Ordo Virtutum (Geistliches Drama)

Das Ordo Virtutum („Spiel der Tugenden“) gehört zu den bedeutendsten Werken Hildegards von Bingen. Es verbindet Theologie, Dichtung und Musik zu einem geistlichen Drama und gilt als das älteste vollständig erhaltene Moralitätenspiel des Mittelalters. Im Unterschied zu den liturgischen Spielen seiner Zeit entstand es als eigenständiges Werk und nicht als Bestandteil einer Messe oder eines bestimmten Gottesdienstes.

Musik als Ausdruck der göttlichen Ordnung

Hildegards Musikverständnis gründet auf der Überzeugung, dass die menschliche Seele von Natur aus auf Harmonie ausgerichtet ist (symphonialis est anima). Musik erinnert an die ursprüngliche Gemeinschaft des Menschen mit Gott und lässt etwas von der verlorenen Harmonie des Paradieses anklingen. Das Ordo Virtutum gestaltet diese Vorstellung als geistliches Drama: Die menschliche Seele (Anima) ringt zwischen Versuchung, Umkehr und Erlösung.

Patriarchen, Propheten, die Seele und die 16 personifizierten Tugenden singen ihre Rollen in einstimmigen Gesängen. Der Teufel hingegen spricht oder schreit ausschließlich. Seine Unfähigkeit zu singen macht seine Trennung von der göttlichen Ordnung und der himmlischen Harmonie hörbar. Nach heutiger Forschung dürfte diese Rolle bei den Aufführungen von Hildegards Sekretär Volmar übernommen worden sein, während die Nonnen die Gesänge der Seele und der Tugenden ausführten.

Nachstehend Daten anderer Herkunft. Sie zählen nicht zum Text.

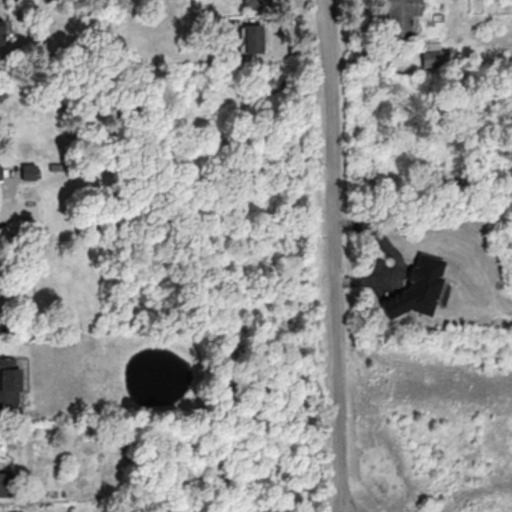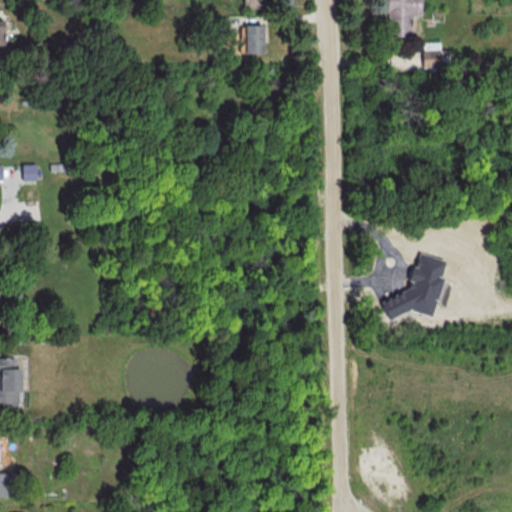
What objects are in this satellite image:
building: (249, 3)
building: (250, 3)
building: (399, 16)
building: (0, 29)
building: (0, 33)
building: (251, 37)
building: (251, 38)
building: (429, 53)
building: (0, 173)
building: (0, 174)
road: (331, 286)
building: (415, 288)
building: (0, 296)
building: (8, 379)
building: (8, 380)
building: (5, 484)
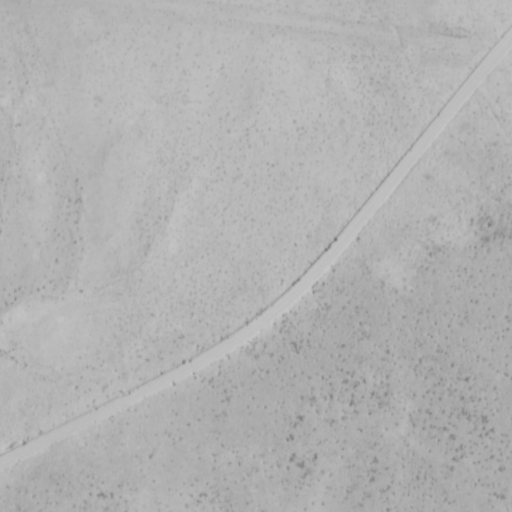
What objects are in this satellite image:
road: (288, 304)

Vision und szenische Gestaltung

Das Ordo Virtutum entstand vermutlich um 1151 im Zusammenhang mit der letzten Vision des Scivias und wurde später zu einem eigenständigen Drama ausgearbeitet. Es überträgt zentrale Gedanken der Visionen in eine musikalische und szenische Form.

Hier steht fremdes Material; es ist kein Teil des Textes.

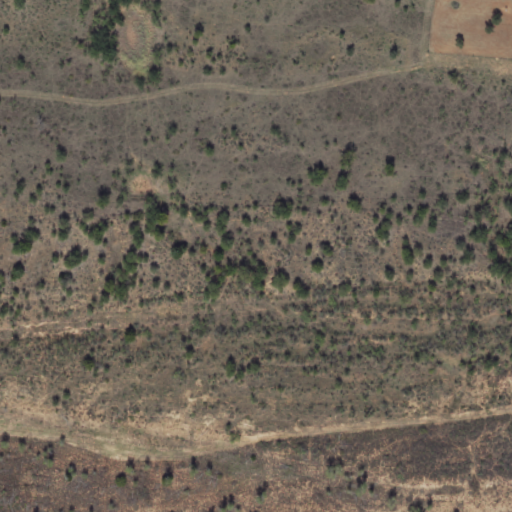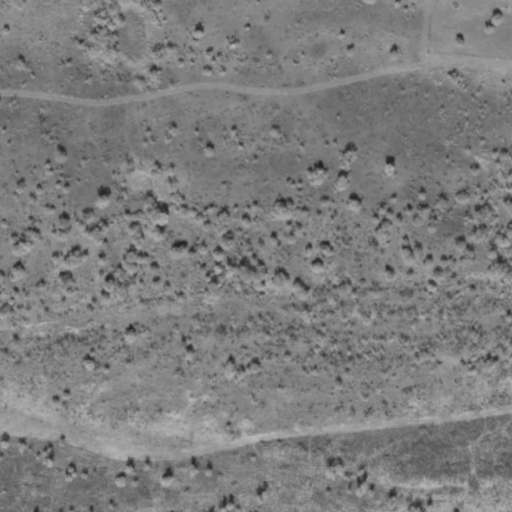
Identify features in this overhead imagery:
road: (255, 399)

Über die ursprüngliche Aufführungspraxis ist nur wenig bekannt. Ein Brief der Äbtissin Tengswich von Andernach berichtet kritisch, dass Hildegards Nonnen an Festtagen weiße Seidenschleier und goldene Kronen mit christlichen Symbolen getragen hätten. Diese Hinweise lassen vermuten, dass den Aufführungen auch eine bewusst gestaltete symbolische Ausstattung zukam, welche die Würde der Tugenden sichtbar machen sollte.

Die Tradition der Psychomachia

Das Ordo Virtutum steht in der Tradition der Psychomachia, des geistlichen Kampfes zwischen Tugenden und Lastern, wie er seit dem spätantiken Dichter Prudentius überliefert ist. Charakteristisch für Hildegards Werk ist, dass die Tugenden ausschließlich als weibliche Gestalten auftreten. Sie begleiten die Seele auf ihrem Weg der Umkehr und führen sie schließlich in die Gemeinschaft der Erlösten zurück.

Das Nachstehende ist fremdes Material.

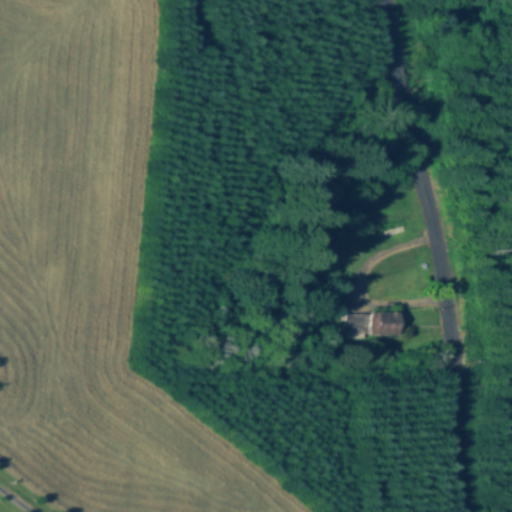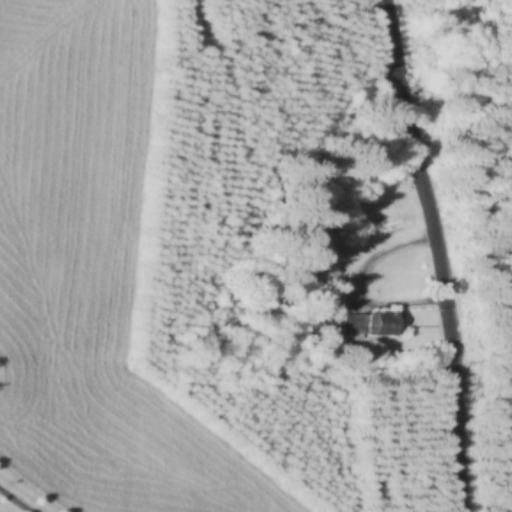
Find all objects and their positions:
road: (432, 254)
building: (370, 325)
road: (12, 503)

Das Drama weist zugleich auf Gedanken voraus, die Hildegard im später entstandenen Liber Vitae Meritorum ausführlicher entfaltet. Dort erscheinen Tugenden und Laster in einer Reihe dialogischer Auseinandersetzungen, welche die sittlichen Entscheidungen des Menschen und ihre Folgen verdeutlichen.

Bedeutung

Das Ordo Virtutum nimmt innerhalb von Hildegards Gesamtwerk eine besondere Stellung ein. Es verbindet Musik, Dichtung und Theologie zu einer künstlerischen Einheit und macht zentrale Inhalte ihrer Visionen sinnlich erfahrbar. Zugleich zeigt das Werk die herausragende Bedeutung, die Hildegard der Musik als Ausdruck der göttlichen Ordnung und als Weg des Menschen zu Gott beimaß.